Beatriz Moreira da Silva
E se nunca déssemos as mãos,
entrelaçar os dedos no calor;
E se fôssemos só nós,
perdidos nos ponteiros do relógio.
E o tempo que nos passa pela sombra,
não daríamos conta;
Nem saberíamos os arrepios de perto,
que com o toque desaparece.
E se déssemos só uma mão,
ao primeiro embale caíamos no chão;
Um de nós firme embora o impulso,
outro deitado destruído no fundo do poço.
E se déssemos as duas mãos,
devagarinho de mansinho entrelaçadas;
Firmes d’hirtas e inderrubáveis;
seríamos a construção mais bonita e sólida de um simples para sempre.

Beatriz Moreira da Silva
Eu não pertenço aqui,
não reconheço caras ou feições de figurinos anfitriões;
Não conheço a instância da conexão,
alheia de quem sorri na imersão do aceitável.
Sob reflexo d’basalto,
nem reconheço os caminhos;
Talvez nunca tenha concebido direções,
mediante a necessidade constante de não tirar os olhos do chão.
Eu não pertenço ao limite,
do permissível e d’outrora aceitável;
Nem sei onde pertenço,
apenas consinto o que penso.
Eu nunca sei onde vou,
apenas sei como aqui estou;
D’leme ao d’vento,
Sei quem eu sou.

Beatriz Moreira da Silva
A nossa conversa interna, que se produz de dentro para fora. A que nos deixa no
zumbido, relembrando-nos constantemente de que não nos podemos perder de vista.

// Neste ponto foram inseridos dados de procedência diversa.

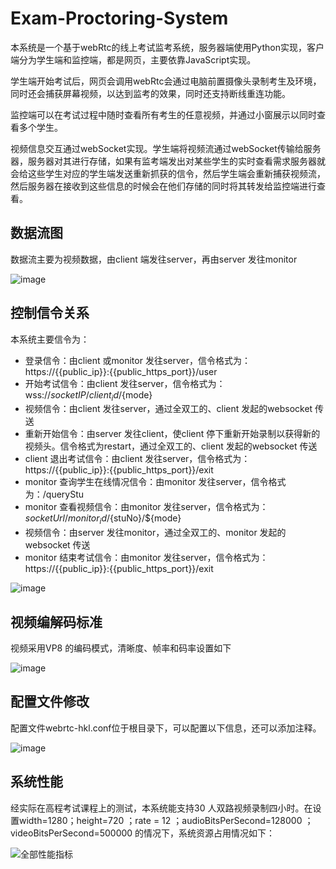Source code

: # Exam-Proctoring-System

本系统是一个基于webRtc的线上考试监考系统，服务器端使用Python实现，客户端分为学生端和监控端，都是网页，主要依靠JavaScript实现。

学生端开始考试后，网页会调用webRtc会通过电脑前置摄像头录制考生及环境，同时还会捕获屏幕视频，以达到监考的效果，同时还支持断线重连功能。

监控端可以在考试过程中随时查看所有考生的任意视频，并通过小窗展示以同时查看多个学生。

视频信息交互通过webSocket实现。学生端将视频流通过webSocket传输给服务器，服务器对其进行存储，如果有监考端发出对某些学生的实时查看需求服务器就会给这些学生对应的学生端发送重新抓获的信令，然后学生端会重新捕获视频流，然后服务器在接收到这些信息的时候会在他们存储的同时将其转发给监控端进行查看。

## 数据流图

数据流主要为视频数据，由client 端发往server，再由server 发往monitor

![image](https://user-images.githubusercontent.com/65942634/233391374-ccc43d83-4bce-4c43-aa21-719f8d341723.png)

## 控制信令关系

本系统主要信令为： 
* 登录信令：由client 或monitor 发往server，信令格式为：
  https://{{public_ip}}:{{public_https_port}}/user 
* 开始考试信令：由client 发往server，信令格式为：
  wss://${socketIP}/{{client_id}}/${mode} 
* 视频信令：由client 发往server，通过全双工的、client 发起的websocket 传送 
* 重新开始信令：由server 发往client，使client 停下重新开始录制以获得新的视频头。信令格式为restart，通过全双工的、client 发起的websocket 传送 
* client 退出考试信令：由client 发往server，信令格式为：
  https://{{public_ip}}:{{public_https_port}}/exit 
* monitor 查询学生在线情况信令：由monitor 发往server，信令格式为：/queryStu 
* monitor 查看视频信令：由monitor 发往server，信令格式为：
  ${socketUrl}/{{monitor_id}}/${stuNo}/${mode} 
* 视频信令：由server 发往monitor，通过全双工的、monitor 发起的websocket 传送 
* monitor 结束考试信令：由monitor 发往server，信令格式为：
  https://{{public_ip}}:{{public_https_port}}/exit

![image](https://user-images.githubusercontent.com/65942634/233391752-936fbd02-1816-4f2c-8ecb-0d38558705e9.png)

## 视频编解码标准

视频采用VP8 的编码模式，清晰度、帧率和码率设置如下 

![image](https://user-images.githubusercontent.com/65942634/233391836-537cf700-1caa-4e6a-a9a3-5900115d9b7d.png)

## 配置文件修改

配置文件webrtc-hkl.conf位于根目录下，可以配置以下信息，还可以添加注释。

![image](https://user-images.githubusercontent.com/65942634/233391929-0bce3cd7-f1ef-4a5e-b5f3-49187c20ab82.png)

## 系统性能

经实际在高程考试课程上的测试，本系统能支持30 人双路视频录制四小时。在设置width=1280；height=720 ；rate = 12 ；audioBitsPerSecond=128000 ；videoBitsPerSecond=500000 的情况下，系统资源占用情况如下：

![全部性能指标](https://user-images.githubusercontent.com/65942634/233392096-8b36fbed-984e-499a-a551-9d34e334ee05.png)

Ninguém quer se perder de vista!
O corpo pede calma, silêncio, contemplação, enquanto a alma grita por urgências,
objetivos, propósitos. E se nos quisermos perder? E se quisermos ultrapassar as
margens do suposto? Ninguém se ofende pelo apego! Ninguém se reencontra sem se
perder nos seus medos! Ninguém!
E que necessidade temporal é essa de não se falar? É uma descrença e despreocupação
aparentemente compartilhada sob um molde.
O desassossego só termina quando chegar o abraço da oportunidade. Não é a
oportunidade! É o lance que daremos sobre ela, na primeira pessoa do singular.
Ecoarão certezas irrefutáveis que antagonizam o ensurdecedor e a calma.
A autenticidade será sempre recompensada com a leveza que, por si só, desentrelaça
tempestades, furacões ou tornados, e creio que se puxarmos o fio do nó, ofegante de
explicação, de suspiro pendente do desenrolar do que nos entope a alma, faz-se magia.
É urgente ser intenso em tudo o que se toca, em tudo o que se faz. É urgente renovar
a esperança de que o que é para ser teu, assim o será!